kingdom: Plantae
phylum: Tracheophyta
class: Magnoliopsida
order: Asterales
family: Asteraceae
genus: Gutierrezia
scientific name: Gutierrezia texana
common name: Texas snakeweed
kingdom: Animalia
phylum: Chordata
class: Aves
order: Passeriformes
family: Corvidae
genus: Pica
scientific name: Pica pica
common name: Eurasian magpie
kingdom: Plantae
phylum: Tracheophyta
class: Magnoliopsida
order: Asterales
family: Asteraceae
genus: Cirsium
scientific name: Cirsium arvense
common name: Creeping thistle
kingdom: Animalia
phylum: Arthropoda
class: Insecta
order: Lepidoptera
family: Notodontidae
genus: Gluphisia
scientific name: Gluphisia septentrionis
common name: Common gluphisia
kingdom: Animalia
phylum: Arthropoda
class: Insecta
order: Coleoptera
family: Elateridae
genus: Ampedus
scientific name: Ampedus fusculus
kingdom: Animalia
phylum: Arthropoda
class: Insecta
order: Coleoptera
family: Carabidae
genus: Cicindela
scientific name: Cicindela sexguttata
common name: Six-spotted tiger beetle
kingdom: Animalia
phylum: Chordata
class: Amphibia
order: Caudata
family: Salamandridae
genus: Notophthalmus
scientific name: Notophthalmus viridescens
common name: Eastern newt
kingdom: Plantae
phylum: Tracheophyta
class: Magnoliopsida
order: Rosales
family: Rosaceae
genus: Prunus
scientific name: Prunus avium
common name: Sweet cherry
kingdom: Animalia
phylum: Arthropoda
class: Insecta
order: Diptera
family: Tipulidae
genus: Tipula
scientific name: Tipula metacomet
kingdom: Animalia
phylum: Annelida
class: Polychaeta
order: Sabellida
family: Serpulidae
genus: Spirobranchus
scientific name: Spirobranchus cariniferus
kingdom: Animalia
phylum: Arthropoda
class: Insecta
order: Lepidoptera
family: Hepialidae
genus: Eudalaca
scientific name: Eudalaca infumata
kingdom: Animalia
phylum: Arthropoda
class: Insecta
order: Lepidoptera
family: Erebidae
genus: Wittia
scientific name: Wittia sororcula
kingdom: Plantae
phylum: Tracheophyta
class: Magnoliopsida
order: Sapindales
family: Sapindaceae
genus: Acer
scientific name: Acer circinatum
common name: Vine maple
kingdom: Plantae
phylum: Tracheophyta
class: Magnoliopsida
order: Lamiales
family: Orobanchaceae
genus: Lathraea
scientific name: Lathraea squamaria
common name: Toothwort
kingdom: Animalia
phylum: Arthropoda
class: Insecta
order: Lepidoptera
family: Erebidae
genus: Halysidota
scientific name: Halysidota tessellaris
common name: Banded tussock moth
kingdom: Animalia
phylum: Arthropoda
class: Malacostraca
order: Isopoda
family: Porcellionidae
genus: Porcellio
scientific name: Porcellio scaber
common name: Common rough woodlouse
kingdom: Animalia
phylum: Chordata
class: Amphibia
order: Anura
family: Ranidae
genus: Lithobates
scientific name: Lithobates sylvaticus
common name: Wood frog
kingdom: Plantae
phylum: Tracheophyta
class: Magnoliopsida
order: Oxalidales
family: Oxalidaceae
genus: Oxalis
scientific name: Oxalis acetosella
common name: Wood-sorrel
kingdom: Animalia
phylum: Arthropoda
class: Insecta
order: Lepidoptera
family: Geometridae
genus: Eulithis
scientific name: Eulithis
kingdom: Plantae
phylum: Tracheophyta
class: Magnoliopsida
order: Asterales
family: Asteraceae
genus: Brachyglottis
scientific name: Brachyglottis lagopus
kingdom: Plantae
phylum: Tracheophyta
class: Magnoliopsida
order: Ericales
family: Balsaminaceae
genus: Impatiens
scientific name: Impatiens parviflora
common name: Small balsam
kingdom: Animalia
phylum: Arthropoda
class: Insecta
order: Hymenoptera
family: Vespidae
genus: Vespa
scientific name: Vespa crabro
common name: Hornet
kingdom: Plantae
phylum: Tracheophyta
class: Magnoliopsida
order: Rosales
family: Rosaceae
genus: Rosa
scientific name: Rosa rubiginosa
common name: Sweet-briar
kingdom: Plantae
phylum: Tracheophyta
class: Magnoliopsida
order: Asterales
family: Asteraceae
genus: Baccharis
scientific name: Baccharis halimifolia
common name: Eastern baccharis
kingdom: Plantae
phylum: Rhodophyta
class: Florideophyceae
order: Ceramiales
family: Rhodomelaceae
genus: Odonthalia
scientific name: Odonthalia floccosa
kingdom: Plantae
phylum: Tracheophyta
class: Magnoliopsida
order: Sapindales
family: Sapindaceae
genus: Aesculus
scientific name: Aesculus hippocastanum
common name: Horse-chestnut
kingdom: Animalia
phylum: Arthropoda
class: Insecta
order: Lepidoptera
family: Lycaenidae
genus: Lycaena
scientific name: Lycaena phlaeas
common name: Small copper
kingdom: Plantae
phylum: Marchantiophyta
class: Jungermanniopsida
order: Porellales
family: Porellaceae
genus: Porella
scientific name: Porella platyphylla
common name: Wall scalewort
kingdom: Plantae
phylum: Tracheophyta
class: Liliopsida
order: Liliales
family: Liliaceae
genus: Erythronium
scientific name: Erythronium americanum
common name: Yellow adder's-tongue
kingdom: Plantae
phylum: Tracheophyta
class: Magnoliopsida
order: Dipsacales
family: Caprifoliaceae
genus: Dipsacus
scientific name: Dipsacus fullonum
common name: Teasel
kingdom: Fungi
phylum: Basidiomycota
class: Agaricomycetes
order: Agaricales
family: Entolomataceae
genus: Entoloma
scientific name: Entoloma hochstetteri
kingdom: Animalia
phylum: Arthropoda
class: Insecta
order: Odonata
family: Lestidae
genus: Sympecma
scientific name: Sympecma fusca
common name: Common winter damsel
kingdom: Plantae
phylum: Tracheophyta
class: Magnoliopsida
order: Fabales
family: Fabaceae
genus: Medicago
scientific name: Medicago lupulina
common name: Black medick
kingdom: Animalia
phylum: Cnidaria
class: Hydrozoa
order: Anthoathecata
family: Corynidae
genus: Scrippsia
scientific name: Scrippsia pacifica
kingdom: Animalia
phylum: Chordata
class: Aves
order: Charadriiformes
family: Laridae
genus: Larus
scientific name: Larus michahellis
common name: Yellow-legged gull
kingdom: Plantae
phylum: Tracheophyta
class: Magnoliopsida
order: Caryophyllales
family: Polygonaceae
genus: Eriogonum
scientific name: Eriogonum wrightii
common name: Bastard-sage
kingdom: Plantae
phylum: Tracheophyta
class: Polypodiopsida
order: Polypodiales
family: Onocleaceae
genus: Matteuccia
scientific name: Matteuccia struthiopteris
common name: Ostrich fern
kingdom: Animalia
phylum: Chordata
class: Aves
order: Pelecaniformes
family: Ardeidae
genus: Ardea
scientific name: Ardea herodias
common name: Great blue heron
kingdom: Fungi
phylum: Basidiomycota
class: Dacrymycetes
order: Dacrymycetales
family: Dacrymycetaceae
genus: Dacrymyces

**Stated task:** Print every line of every record above, unchanged and in the same order.

**Exercise output:**
kingdom: Plantae
phylum: Tracheophyta
class: Magnoliopsida
order: Asterales
family: Asteraceae
genus: Gutierrezia
scientific name: Gutierrezia texana
common name: Texas snakeweed
kingdom: Animalia
phylum: Chordata
class: Aves
order: Passeriformes
family: Corvidae
genus: Pica
scientific name: Pica pica
common name: Eurasian magpie
kingdom: Plantae
phylum: Tracheophyta
class: Magnoliopsida
order: Asterales
family: Asteraceae
genus: Cirsium
scientific name: Cirsium arvense
common name: Creeping thistle
kingdom: Animalia
phylum: Arthropoda
class: Insecta
order: Lepidoptera
family: Notodontidae
genus: Gluphisia
scientific name: Gluphisia septentrionis
common name: Common gluphisia
kingdom: Animalia
phylum: Arthropoda
class: Insecta
order: Coleoptera
family: Elateridae
genus: Ampedus
scientific name: Ampedus fusculus
kingdom: Animalia
phylum: Arthropoda
class: Insecta
order: Coleoptera
family: Carabidae
genus: Cicindela
scientific name: Cicindela sexguttata
common name: Six-spotted tiger beetle
kingdom: Animalia
phylum: Chordata
class: Amphibia
order: Caudata
family: Salamandridae
genus: Notophthalmus
scientific name: Notophthalmus viridescens
common name: Eastern newt
kingdom: Plantae
phylum: Tracheophyta
class: Magnoliopsida
order: Rosales
family: Rosaceae
genus: Prunus
scientific name: Prunus avium
common name: Sweet cherry
kingdom: Animalia
phylum: Arthropoda
class: Insecta
order: Diptera
family: Tipulidae
genus: Tipula
scientific name: Tipula metacomet
kingdom: Animalia
phylum: Annelida
class: Polychaeta
order: Sabellida
family: Serpulidae
genus: Spirobranchus
scientific name: Spirobranchus cariniferus
kingdom: Animalia
phylum: Arthropoda
class: Insecta
order: Lepidoptera
family: Hepialidae
genus: Eudalaca
scientific name: Eudalaca infumata
kingdom: Animalia
phylum: Arthropoda
class: Insecta
order: Lepidoptera
family: Erebidae
genus: Wittia
scientific name: Wittia sororcula
kingdom: Plantae
phylum: Tracheophyta
class: Magnoliopsida
order: Sapindales
family: Sapindaceae
genus: Acer
scientific name: Acer circinatum
common name: Vine maple
kingdom: Plantae
phylum: Tracheophyta
class: Magnoliopsida
order: Lamiales
family: Orobanchaceae
genus: Lathraea
scientific name: Lathraea squamaria
common name: Toothwort
kingdom: Animalia
phylum: Arthropoda
class: Insecta
order: Lepidoptera
family: Erebidae
genus: Halysidota
scientific name: Halysidota tessellaris
common name: Banded tussock moth
kingdom: Animalia
phylum: Arthropoda
class: Malacostraca
order: Isopoda
family: Porcellionidae
genus: Porcellio
scientific name: Porcellio scaber
common name: Common rough woodlouse
kingdom: Animalia
phylum: Chordata
class: Amphibia
order: Anura
family: Ranidae
genus: Lithobates
scientific name: Lithobates sylvaticus
common name: Wood frog
kingdom: Plantae
phylum: Tracheophyta
class: Magnoliopsida
order: Oxalidales
family: Oxalidaceae
genus: Oxalis
scientific name: Oxalis acetosella
common name: Wood-sorrel
kingdom: Animalia
phylum: Arthropoda
class: Insecta
order: Lepidoptera
family: Geometridae
genus: Eulithis
scientific name: Eulithis
kingdom: Plantae
phylum: Tracheophyta
class: Magnoliopsida
order: Asterales
family: Asteraceae
genus: Brachyglottis
scientific name: Brachyglottis lagopus
kingdom: Plantae
phylum: Tracheophyta
class: Magnoliopsida
order: Ericales
family: Balsaminaceae
genus: Impatiens
scientific name: Impatiens parviflora
common name: Small balsam
kingdom: Animalia
phylum: Arthropoda
class: Insecta
order: Hymenoptera
family: Vespidae
genus: Vespa
scientific name: Vespa crabro
common name: Hornet
kingdom: Plantae
phylum: Tracheophyta
class: Magnoliopsida
order: Rosales
family: Rosaceae
genus: Rosa
scientific name: Rosa rubiginosa
common name: Sweet-briar
kingdom: Plantae
phylum: Tracheophyta
class: Magnoliopsida
order: Asterales
family: Asteraceae
genus: Baccharis
scientific name: Baccharis halimifolia
common name: Eastern baccharis
kingdom: Plantae
phylum: Rhodophyta
class: Florideophyceae
order: Ceramiales
family: Rhodomelaceae
genus: Odonthalia
scientific name: Odonthalia floccosa
kingdom: Plantae
phylum: Tracheophyta
class: Magnoliopsida
order: Sapindales
family: Sapindaceae
genus: Aesculus
scientific name: Aesculus hippocastanum
common name: Horse-chestnut
kingdom: Animalia
phylum: Arthropoda
class: Insecta
order: Lepidoptera
family: Lycaenidae
genus: Lycaena
scientific name: Lycaena phlaeas
common name: Small copper
kingdom: Plantae
phylum: Marchantiophyta
class: Jungermanniopsida
order: Porellales
family: Porellaceae
genus: Porella
scientific name: Porella platyphylla
common name: Wall scalewort
kingdom: Plantae
phylum: Tracheophyta
class: Liliopsida
order: Liliales
family: Liliaceae
genus: Erythronium
scientific name: Erythronium americanum
common name: Yellow adder's-tongue
kingdom: Plantae
phylum: Tracheophyta
class: Magnoliopsida
order: Dipsacales
family: Caprifoliaceae
genus: Dipsacus
scientific name: Dipsacus fullonum
common name: Teasel
kingdom: Fungi
phylum: Basidiomycota
class: Agaricomycetes
order: Agaricales
family: Entolomataceae
genus: Entoloma
scientific name: Entoloma hochstetteri
kingdom: Animalia
phylum: Arthropoda
class: Insecta
order: Odonata
family: Lestidae
genus: Sympecma
scientific name: Sympecma fusca
common name: Common winter damsel
kingdom: Plantae
phylum: Tracheophyta
class: Magnoliopsida
order: Fabales
family: Fabaceae
genus: Medicago
scientific name: Medicago lupulina
common name: Black medick
kingdom: Animalia
phylum: Cnidaria
class: Hydrozoa
order: Anthoathecata
family: Corynidae
genus: Scrippsia
scientific name: Scrippsia pacifica
kingdom: Animalia
phylum: Chordata
class: Aves
order: Charadriiformes
family: Laridae
genus: Larus
scientific name: Larus michahellis
common name: Yellow-legged gull
kingdom: Plantae
phylum: Tracheophyta
class: Magnoliopsida
order: Caryophyllales
family: Polygonaceae
genus: Eriogonum
scientific name: Eriogonum wrightii
common name: Bastard-sage
kingdom: Plantae
phylum: Tracheophyta
class: Polypodiopsida
order: Polypodiales
family: Onocleaceae
genus: Matteuccia
scientific name: Matteuccia struthiopteris
common name: Ostrich fern
kingdom: Animalia
phylum: Chordata
class: Aves
order: Pelecaniformes
family: Ardeidae
genus: Ardea
scientific name: Ardea herodias
common name: Great blue heron
kingdom: Fungi
phylum: Basidiomycota
class: Dacrymycetes
order: Dacrymycetales
family: Dacrymycetaceae
genus: Dacrymyces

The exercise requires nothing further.